Bullying atau perundungan masih menjadi persoalan yang sering terjadi di lingkungan sekolah, termasuk di jenjang sekolah dasar. Tindakan ini dapat berdampak buruk terhadap kondisi psikologis anak, mulai dari rasa takut, tidak percaya diri, hingga menurunnya semangat belajar.

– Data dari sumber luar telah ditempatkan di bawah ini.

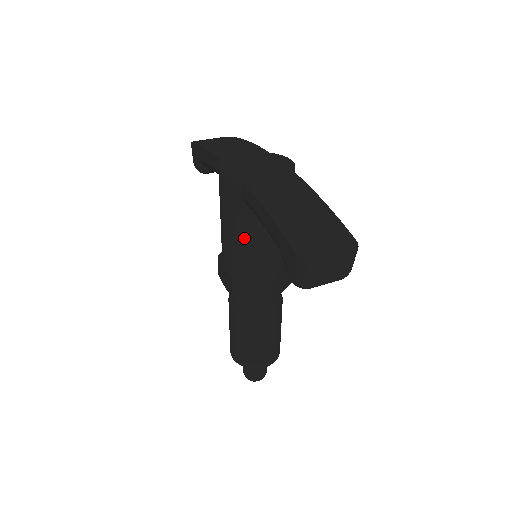
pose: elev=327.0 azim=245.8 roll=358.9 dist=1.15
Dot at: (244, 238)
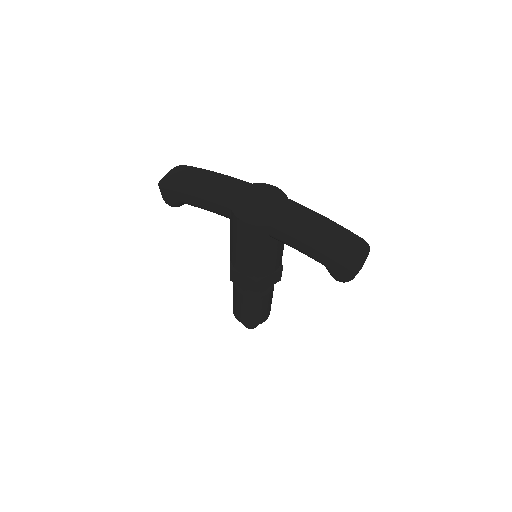
Dot at: (267, 256)
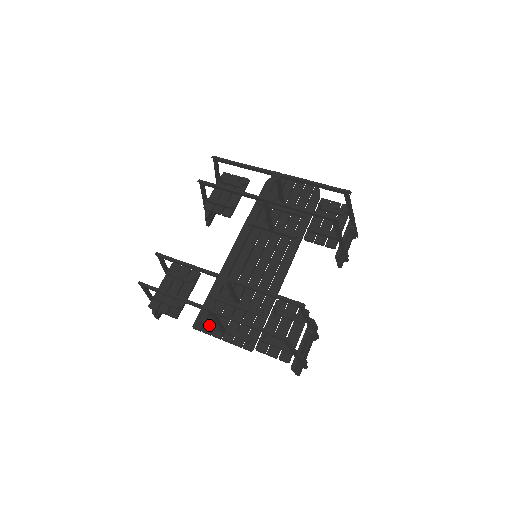
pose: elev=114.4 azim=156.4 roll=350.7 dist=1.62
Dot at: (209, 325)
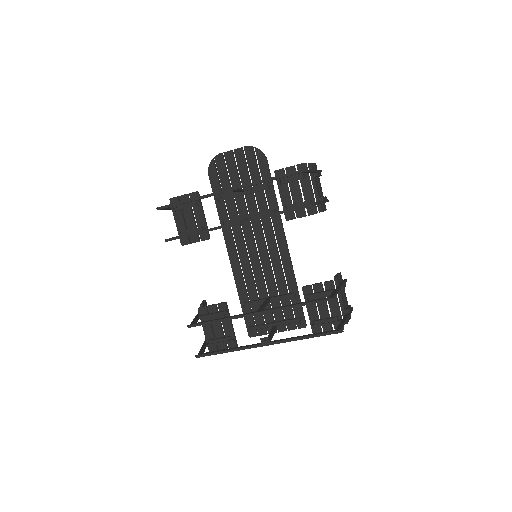
Dot at: (261, 330)
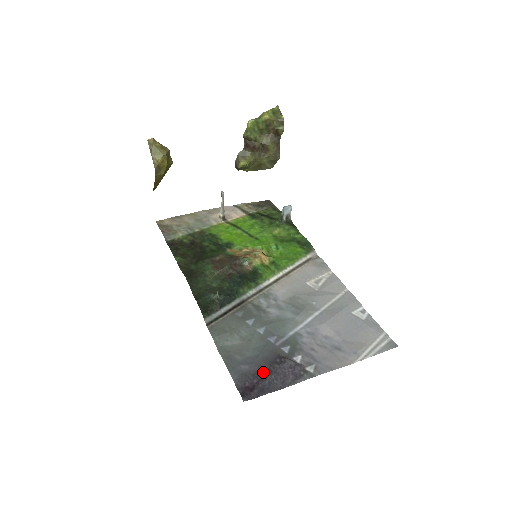
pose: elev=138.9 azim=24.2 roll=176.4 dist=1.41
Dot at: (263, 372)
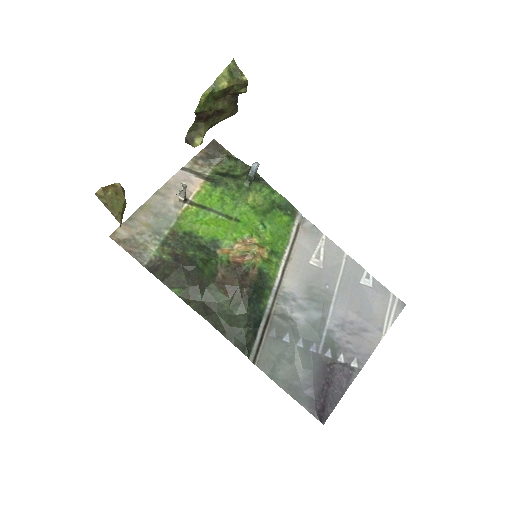
Dot at: (324, 389)
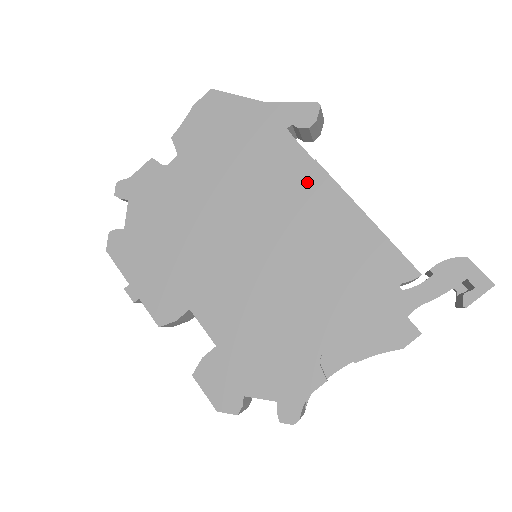
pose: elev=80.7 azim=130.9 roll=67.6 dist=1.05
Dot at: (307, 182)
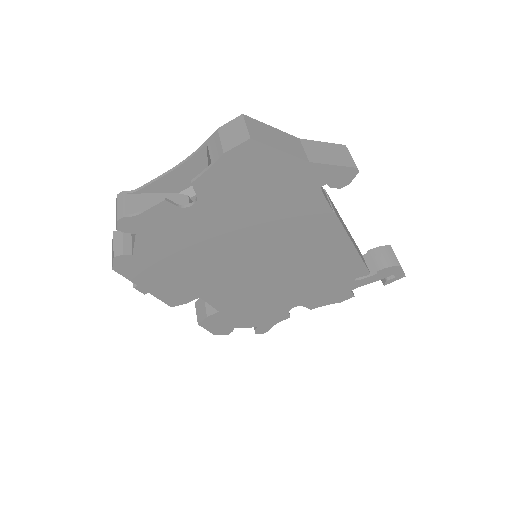
Dot at: (321, 227)
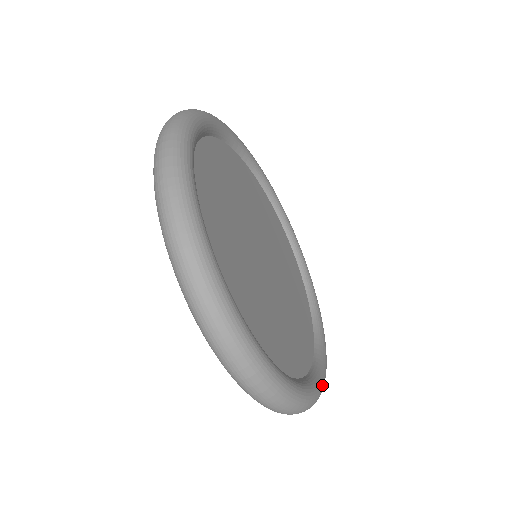
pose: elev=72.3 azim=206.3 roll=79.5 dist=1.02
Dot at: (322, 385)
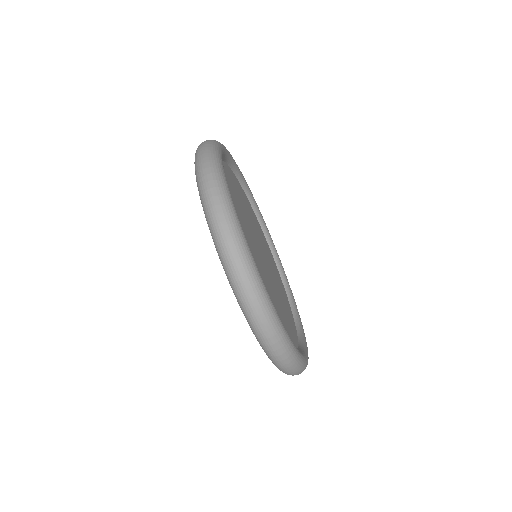
Dot at: (301, 357)
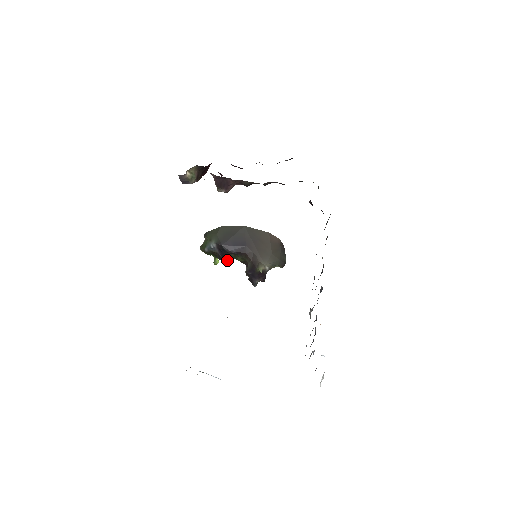
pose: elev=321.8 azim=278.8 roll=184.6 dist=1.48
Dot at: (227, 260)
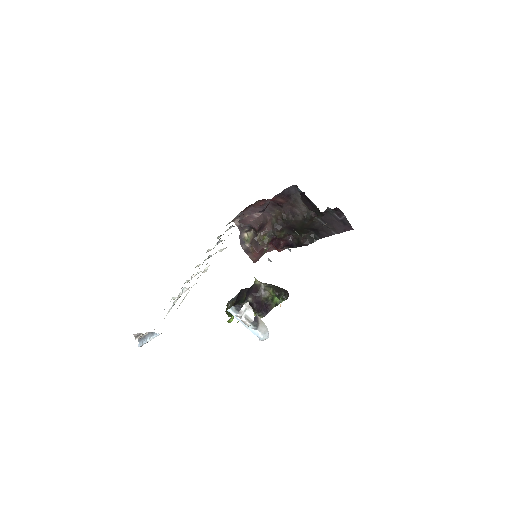
Dot at: (238, 303)
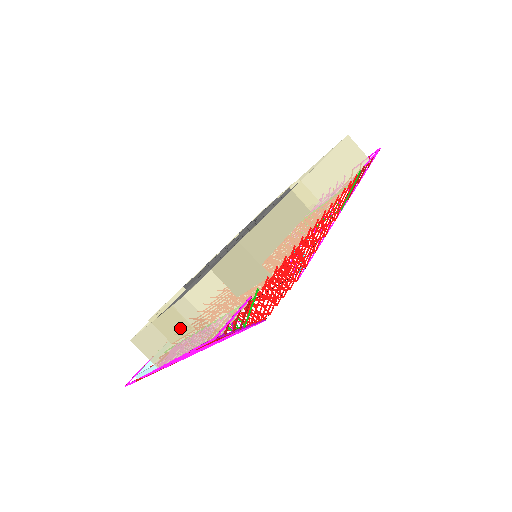
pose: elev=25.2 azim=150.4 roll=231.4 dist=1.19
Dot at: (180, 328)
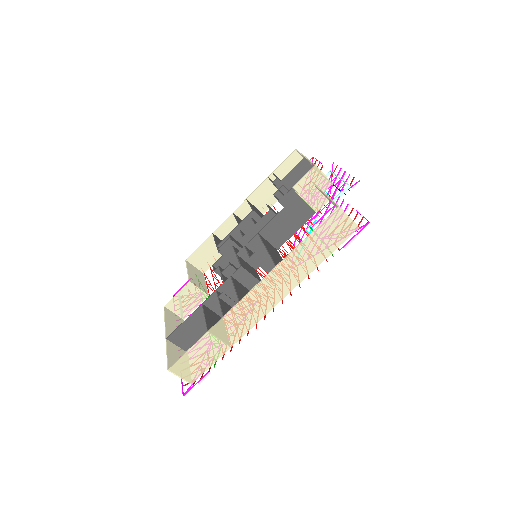
Dot at: (176, 355)
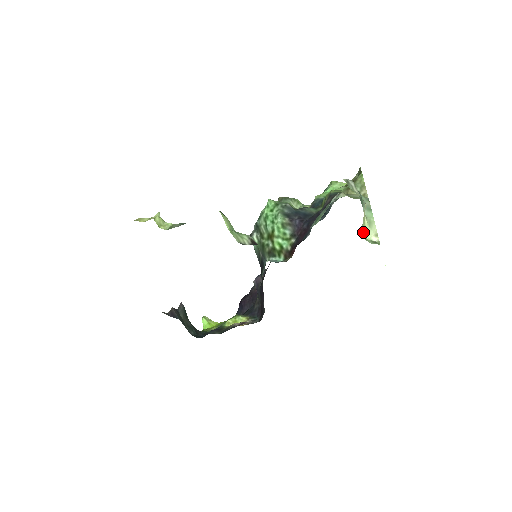
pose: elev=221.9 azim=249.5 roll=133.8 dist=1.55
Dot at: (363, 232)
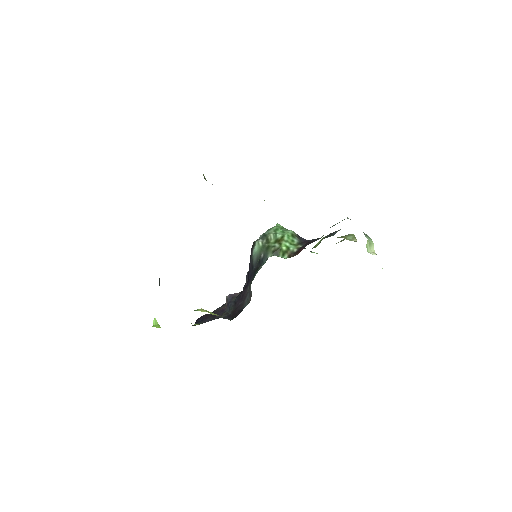
Dot at: (366, 246)
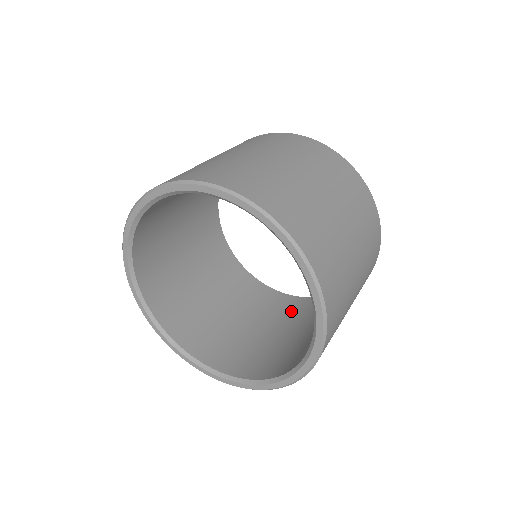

Menyadari pentingnya pencegahan sejak dini, mahasiswa Kuliah Kerja Nyata (KKN) Universitas Mataram Tahun 2026 yang ditempatkan di Desa Mendana Raya mengadakan kegiatan sosialisasi bertema *"Stop Bullying di Sekolah"* kepada siswa-siswi SDN 1 Mendana Raya.
Kegiatan ini bertujuan untuk memberikan pemahaman kepada siswa mengenai apa itu bullying, penyebab, jenis, dampak, hingga cara mencegahnya, sehingga tercipta lingkungan sekolah yang aman dan nyaman bagi seluruh siswa.
Dalam sesi awal, mahasiswa KKN menjelaskan bahwa bullying adalah perbuatan menyakiti, mengejek, mengancam, atau mengganggu teman yang dilakukan secara sengaja dan berulang kali. Perbuatan ini dapat membuat korban merasa sedih, takut, dan tidak nyaman berada di lingkungan sekolah.
Siswa juga diajak memahami sejumlah faktor yang dapat menyebabkan terjadinya bullying, di antaranya kurangnya kepedulian terhadap perasaan teman, sikap ikut-ikutan, keinginan untuk terlihat hebat atau berkuasa, serta kurangnya penghargaan terhadap perbedaan antarteman. Selanjutnya, materi juga membahas tiga jenis bullying yang umum terjadi, yaitu bullying fisik seperti memukul, menendang, atau mendorong; bullying verbal seperti mengejek, menghina, atau memberi julukan buruk; serta bullying sosial seperti mengucilkan atau tidak mengajak teman dalam suatu kegiatan.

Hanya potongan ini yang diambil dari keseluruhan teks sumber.